For more than a decade, Dr. Guoliang Huang, the Huber and Helen Croft Chair in Engineering at the University of Missouri, has been investigating the unconventional properties of “metamaterials” — artificial materials that exhibit properties not commonly found in nature, as defined by Newton’s Laws of Motion — in his pursuit of designing the ideal metamaterial.
His goal is to help control the “elastic” energy waves traveling through larger structures — e.g., an aircraft — without light and small “metastructures.”
“For many years I’ve been working on the challenge of how to use mathematical mechanics to solve engineering problems,” Huang said. “Conventional methods have many limitations, including size and weight. So, I’ve been exploring how we can find an alternative solution using a lightweight material that’s small but can still control the low-frequency vibration coming from a larger structure, like an aircraft.”
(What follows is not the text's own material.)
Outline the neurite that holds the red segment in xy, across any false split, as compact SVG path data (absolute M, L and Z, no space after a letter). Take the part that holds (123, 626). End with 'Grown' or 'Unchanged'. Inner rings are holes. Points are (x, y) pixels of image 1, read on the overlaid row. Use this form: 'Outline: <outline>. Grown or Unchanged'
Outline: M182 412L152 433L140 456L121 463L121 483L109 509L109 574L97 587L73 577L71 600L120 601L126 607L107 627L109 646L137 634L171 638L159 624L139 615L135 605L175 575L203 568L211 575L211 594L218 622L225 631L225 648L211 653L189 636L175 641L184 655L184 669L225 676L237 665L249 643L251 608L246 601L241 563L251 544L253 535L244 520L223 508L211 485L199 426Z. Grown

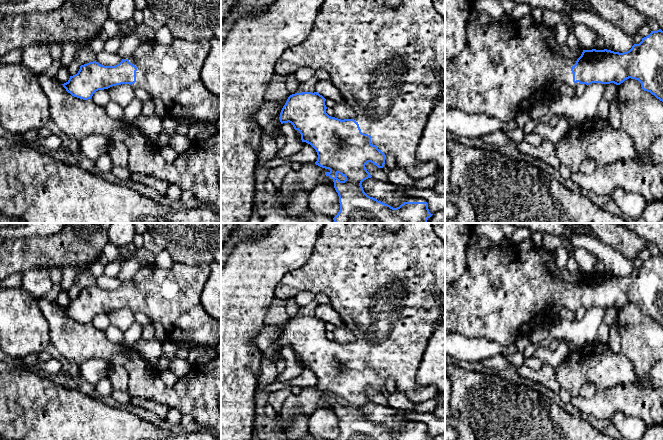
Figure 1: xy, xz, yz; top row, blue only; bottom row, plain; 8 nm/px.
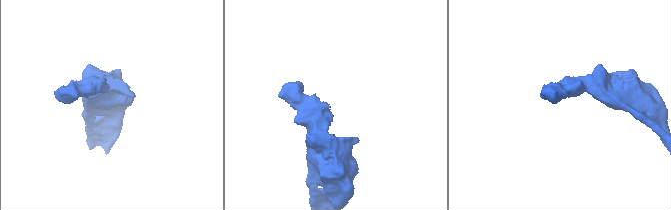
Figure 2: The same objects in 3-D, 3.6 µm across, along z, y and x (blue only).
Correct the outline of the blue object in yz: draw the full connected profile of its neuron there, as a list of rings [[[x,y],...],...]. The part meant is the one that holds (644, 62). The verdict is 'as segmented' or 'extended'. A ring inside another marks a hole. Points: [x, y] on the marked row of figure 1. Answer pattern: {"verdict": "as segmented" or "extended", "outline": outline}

Now, Huang’s closer to his goal. In a new study published in the Proceedings of the National Academy of Sciences (PNAS), Huang and his colleagues have developed a prototype metamaterial that uses electrical signals to control both the direction and intensity of energy waves passing through a solid material.
“The biggest technical challenge was to build up small and stable mechanical and electrical interfaces,” Huang said in an interview with Tech Briefs.
Potential applications include military and commercial uses, such as controlling radar waves by directing them to scan a specific area for objects or managing vibration created by air turbulence from an aircraft in flight.
“This metamaterial has odd mass density,” Huang said. “So, the force and acceleration are not going in the same direction, thereby providing us with an unconventional way to customize the design of an object’s structural dynamics, or properties to challenge Newton’s Second Law.”
This is the first physical realization of odd mass density, Huang noted.
“For instance, this metamaterial could be beneficial to monitor the health of civil structures such as bridges and pipelines as active transducers by helping identify any potential damage that might be hard to see with the human eye.”
The energy exchange between mechanical and electric domains is the key mechanism to realize this novel phenomenon, Huang told Tech Briefs. He added that the next step is to extend the concept to 3D materials.
However, he told Tech Briefs that “this is fundamental research so there are many steps that still need to be completed.”